TEXT SECTION below:

I see you are online at the moment. I'm going to cut the grass right now. I'll be back in three hours to check your response so we can continue this.
2010-08-04, 07:50 PM
My walls are dark velvet burgundy from floor to ceiling. They are no sheen at all to keep light reflection at minimum. We are seated at exactly 16 feet 5 inches away from the screen.
We have 3 levels so the first row is seated at around 10 feet, and the third row at 20 or so. The sweet spot is the middle row.
I have the PLV-Z4 but am waiting to see what will happen to SANYO projectors now that PANASONIC bought them outright this past week. I was hoping to get a full HD projector instead of 720p and of course, what 3D they would be coming out with.
As for budget, of course we always want better for cheaper but anything well balanced will be okay.
To the original poster: I don't wish to hijack your thread but maybe my questions might help other like you. ;)
2010-08-08, 04:57 PM
Sorry about the delay...life got in the way :eek: (this post has been sitting on my desktop for a few days now)
...a few things to consider...
Good news knowing you are considering upgrading the projector. The screens size you are considering with the projector you currently have is not a good combo. At 16ft at 720p and 144", pixels are too big and there isn't enough picture information. 1080p is necessary. Plus the picture will be too dim and dull.
So...you are thinking of the Panasonic.
Great projector, but has relatively low light output just as others do in that price point... the screen size you choose will have a consequence on the image quality you get. Not necessary with resolution...more on that...but with contrast ratio...aka dynamic range... and this is a big priority in video...most people get this wrong with projector set ups. they aim for big screens and small projectors...get a big image...with small wow factor.
So you'll need to think about what you want your moving pictures to look like. Do you want big and immersive image that's duller? Or do you want a smaller image that has great contrast and bigger wow factor?
If you want both...you'll need a projector with greater light output (eg. JVC). We need images with usable light output...sure projectors can put more "white" on the screen giving you the impression of a brighter image...at the expense of maybe 30% of details beging completely clipped (disappeared)...after calibration will restore the correct reference white level...and the final fL value will be lower than the skewed and unrealistic manufacter's spec...A JVC can deliver more light on bigger screen sizes without losing picture detail.

End of TEXT SECTION.

- [QUESTIONS]:
1. In the projector forum thread, what color are the walls of the room with the PLV-Z4?
2. Go on writing the projector forum thread, starting right after its last sentence.

DATASET below:

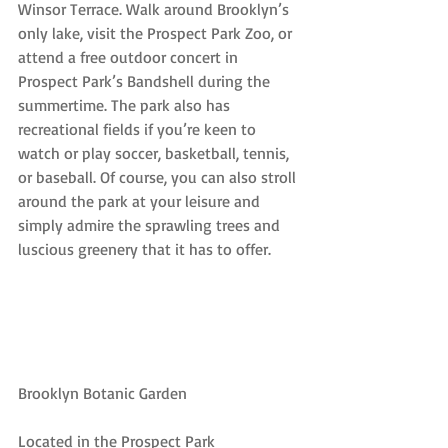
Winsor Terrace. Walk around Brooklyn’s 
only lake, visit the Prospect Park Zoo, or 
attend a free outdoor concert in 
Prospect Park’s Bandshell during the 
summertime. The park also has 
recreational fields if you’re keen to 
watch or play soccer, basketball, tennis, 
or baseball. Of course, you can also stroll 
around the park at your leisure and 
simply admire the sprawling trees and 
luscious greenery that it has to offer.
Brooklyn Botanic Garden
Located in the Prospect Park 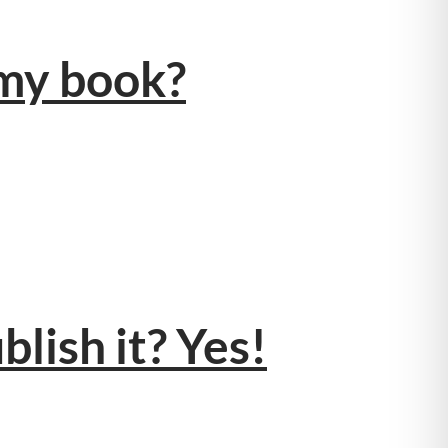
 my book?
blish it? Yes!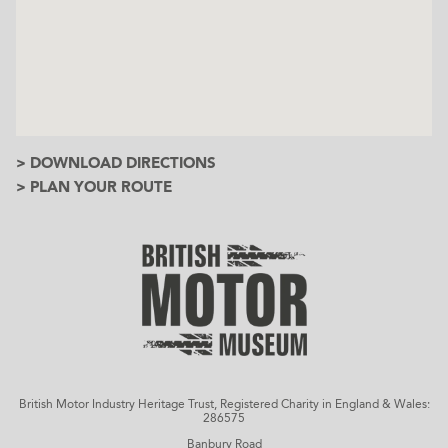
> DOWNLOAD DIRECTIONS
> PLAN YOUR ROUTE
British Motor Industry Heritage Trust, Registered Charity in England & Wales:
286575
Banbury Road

End of DATASET.

- [ANSWERS BY TASK]:
1. They are dark velvet burgundy from floor to ceiling.

2.
Or...you could use a dimmer projector on a screen that has a gain greater than 1.3...but I don't recommend it if your goal is image accuracy. High gain screens have a bright spot in the center...poor off axis viewing...poor white and colour uniformity from edge to edge. Go with a 1.0 gain screen...I highly recommend the room being black as any light scatter will significantly reduce perceived dynamic range. These screens are great because everyone sees the same picture no matter where they are sitting...colour and white field uniformity are reference... Screens are designed with a purpose for the viewing environment...something that can't be done with paint.
Panasonic with a 1.3 gain screen...at 144"...in COLOUR 1 mode...will give you maybe 9-10fL. This is much too dim for acceptable video. On a painted wall it would be even worse. As you start putting hours on the bulb, the picture gets dimmer and dimmer. We want to be at a minimum of 14fL...preferably anything 16fL and above. Just to give you an idea...calibrated plasma's are typically adjusted for reference white at 35-40fL.
Shrink the screen to 120" and you'll get about 13fL. The JVC will give you about 18fL as long as it's not put at its maximum throw.
Why do I keep suggesting 120"? Your main seating distance is good for a 120" screen. You might be a bit too close at 144" for 1080p resolution projector and sources. You can find many seating distance calculators online where you can plug in your screen size and it will give you seating recommendations...people have done the math for you based on certain formulas (THX/SMPTE)...just plug in your numbers.
As you know, dark rooms are better. Minimize light reflecting off the wall by keeping them dark. The darker the ceiling, the better as well. Keep it dark around the projector...minimize the earliest reflections especially if it's over you head.
Hope this helps. If you have any other questions...just ask. :)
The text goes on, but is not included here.